[Element and region data]

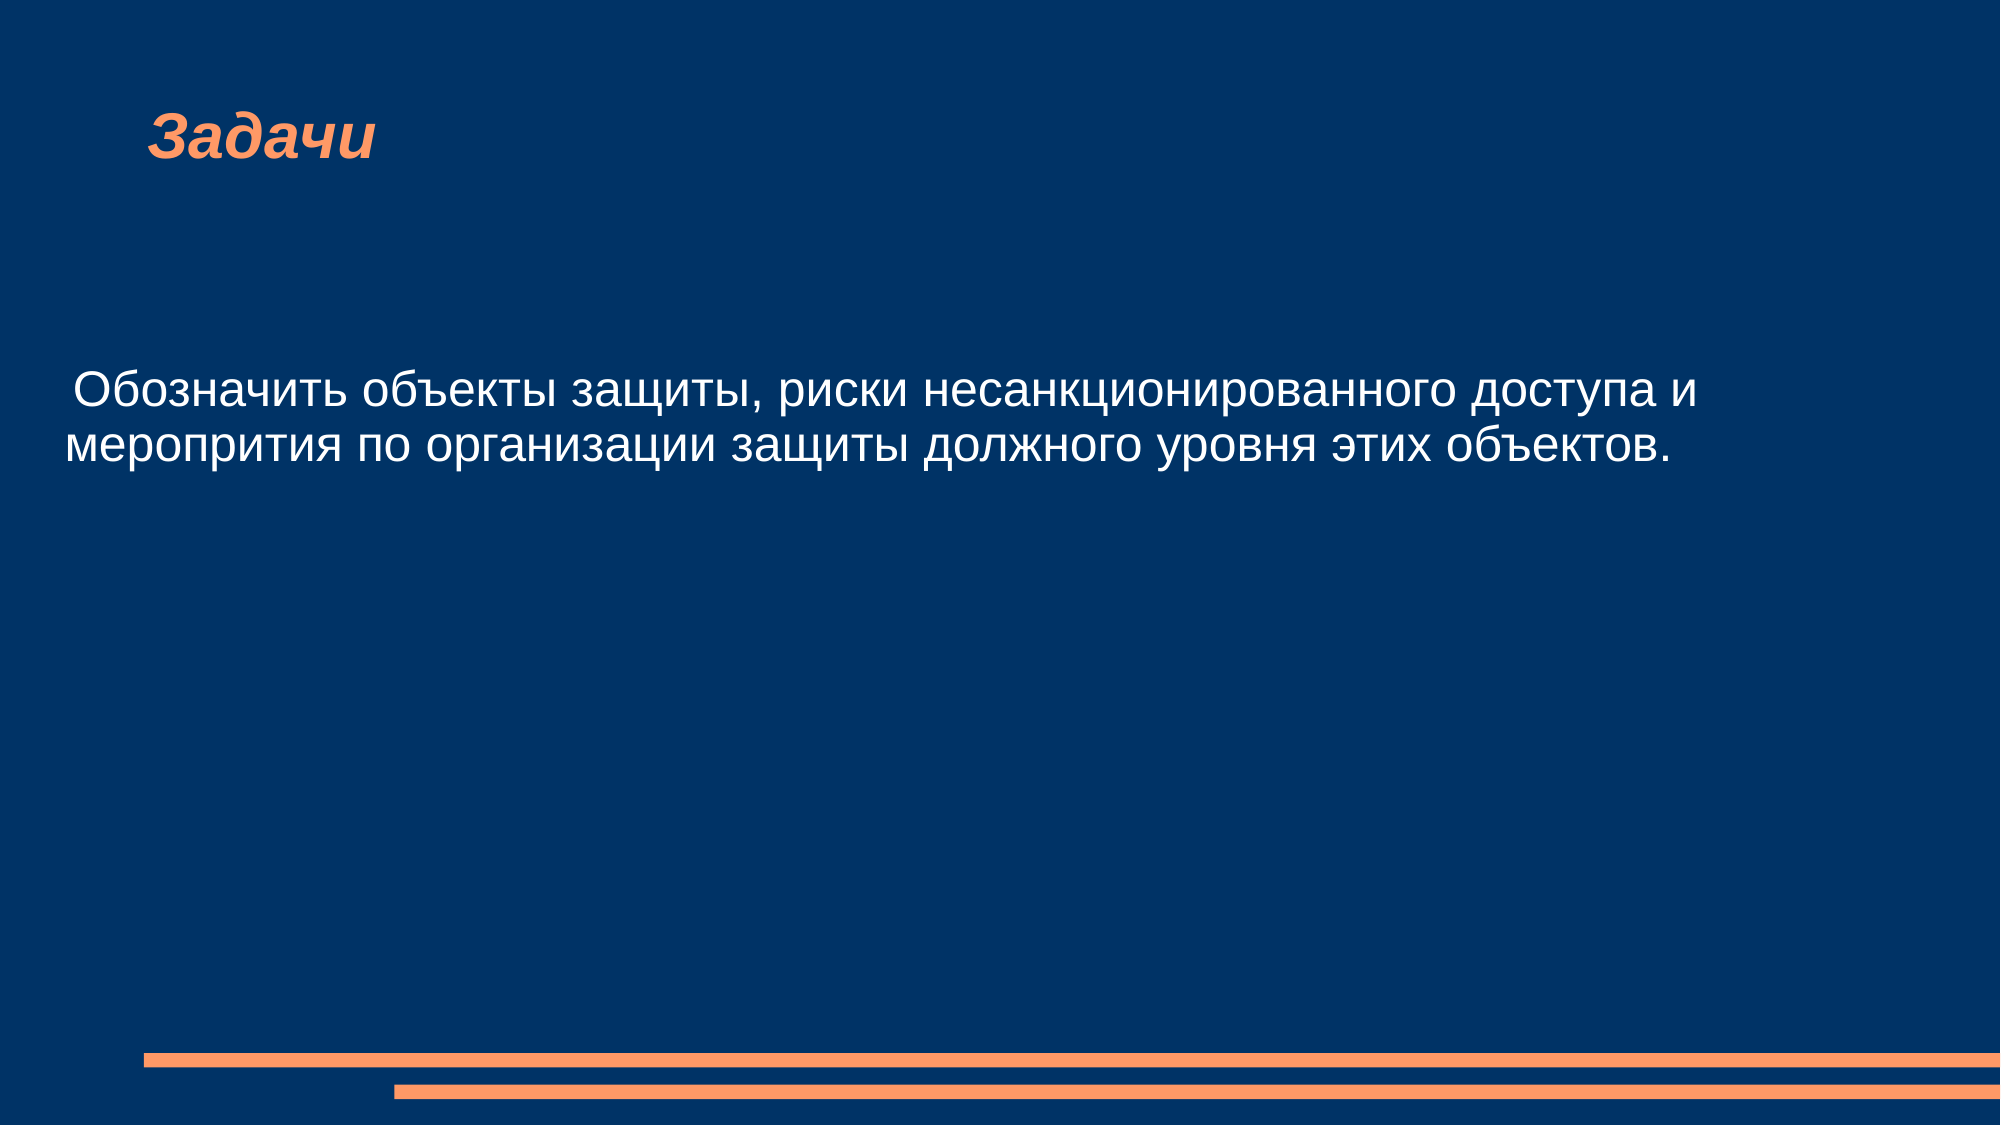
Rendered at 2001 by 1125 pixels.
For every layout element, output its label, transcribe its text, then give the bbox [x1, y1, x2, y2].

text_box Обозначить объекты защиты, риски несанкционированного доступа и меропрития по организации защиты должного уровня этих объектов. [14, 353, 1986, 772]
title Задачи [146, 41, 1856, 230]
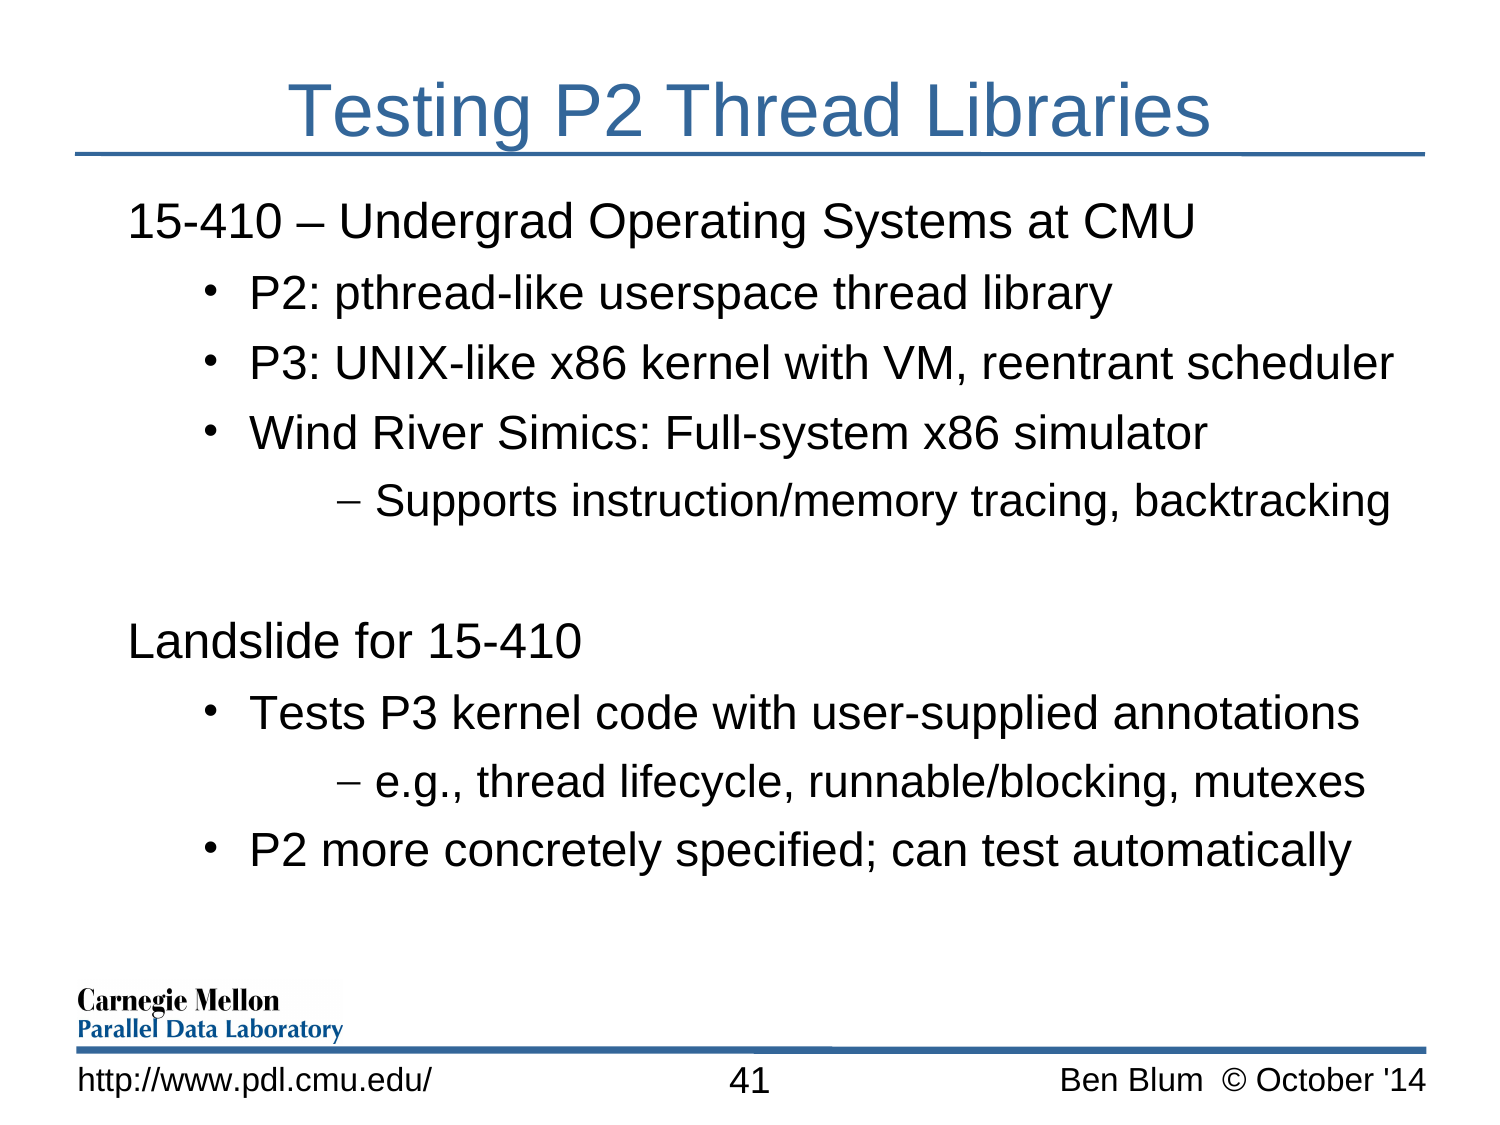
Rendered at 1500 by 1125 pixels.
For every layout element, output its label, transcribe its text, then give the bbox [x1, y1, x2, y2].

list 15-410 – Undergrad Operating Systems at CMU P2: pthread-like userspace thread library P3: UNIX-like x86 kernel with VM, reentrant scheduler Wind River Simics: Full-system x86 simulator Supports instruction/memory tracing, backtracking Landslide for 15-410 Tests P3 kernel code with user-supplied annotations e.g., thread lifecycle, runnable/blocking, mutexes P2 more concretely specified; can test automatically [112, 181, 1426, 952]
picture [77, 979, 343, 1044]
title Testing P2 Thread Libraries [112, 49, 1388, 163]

...

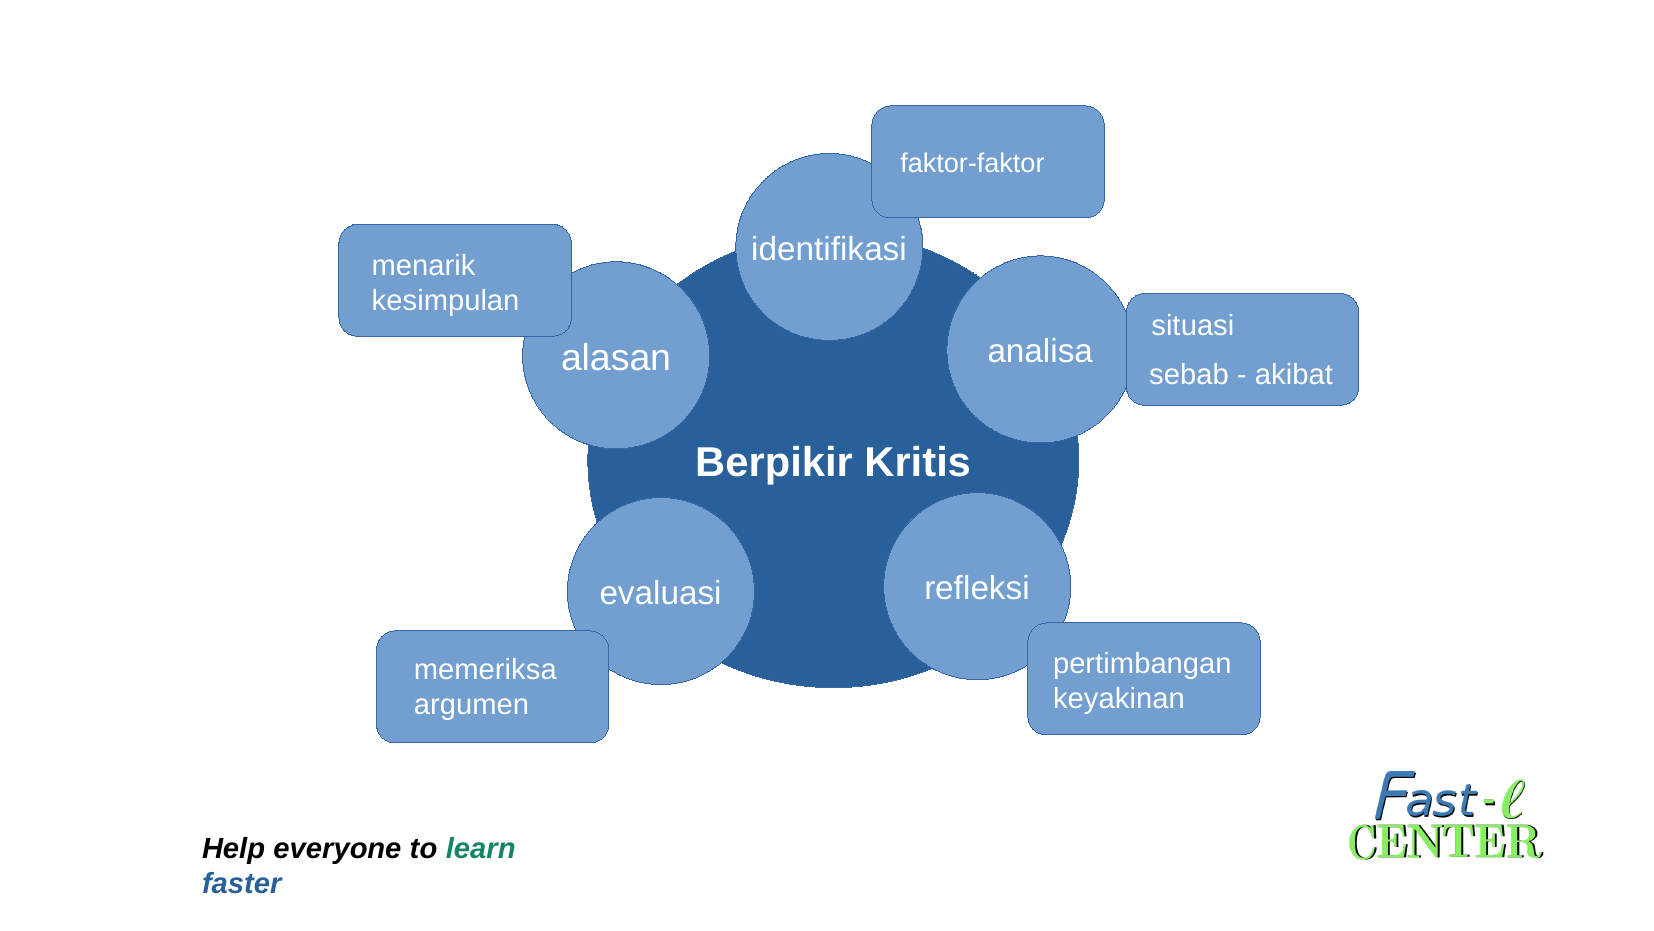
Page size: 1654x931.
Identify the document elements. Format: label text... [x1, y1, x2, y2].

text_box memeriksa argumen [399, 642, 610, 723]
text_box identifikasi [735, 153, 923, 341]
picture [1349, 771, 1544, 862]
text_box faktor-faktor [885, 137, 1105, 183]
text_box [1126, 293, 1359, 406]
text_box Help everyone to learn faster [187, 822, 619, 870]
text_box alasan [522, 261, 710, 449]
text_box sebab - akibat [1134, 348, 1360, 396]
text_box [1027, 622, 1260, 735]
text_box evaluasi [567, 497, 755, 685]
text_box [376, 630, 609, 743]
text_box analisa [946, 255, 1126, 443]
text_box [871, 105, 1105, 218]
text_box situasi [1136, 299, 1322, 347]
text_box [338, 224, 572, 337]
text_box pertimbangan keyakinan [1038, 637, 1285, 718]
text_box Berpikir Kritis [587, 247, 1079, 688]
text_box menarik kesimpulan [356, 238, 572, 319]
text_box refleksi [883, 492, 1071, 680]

Requirement >>
Transcribe the rows above from the line with "Page size: 1654x931." to the line with "text_box refleksi [883, 492, 1071, 680]", keeping every line identical.

Final answer >>
Page size: 1654x931.
Identify the document elements. Format: label text... [x1, y1, x2, y2].

text_box memeriksa argumen [399, 642, 610, 723]
text_box identifikasi [735, 153, 923, 341]
picture [1349, 771, 1544, 862]
text_box faktor-faktor [885, 137, 1105, 183]
text_box [1126, 293, 1359, 406]
text_box Help everyone to learn faster [187, 822, 619, 870]
text_box alasan [522, 261, 710, 449]
text_box sebab - akibat [1134, 348, 1360, 396]
text_box [1027, 622, 1260, 735]
text_box evaluasi [567, 497, 755, 685]
text_box [376, 630, 609, 743]
text_box analisa [946, 255, 1126, 443]
text_box [871, 105, 1105, 218]
text_box situasi [1136, 299, 1322, 347]
text_box [338, 224, 572, 337]
text_box pertimbangan keyakinan [1038, 637, 1285, 718]
text_box Berpikir Kritis [587, 247, 1079, 688]
text_box menarik kesimpulan [356, 238, 572, 319]
text_box refleksi [883, 492, 1071, 680]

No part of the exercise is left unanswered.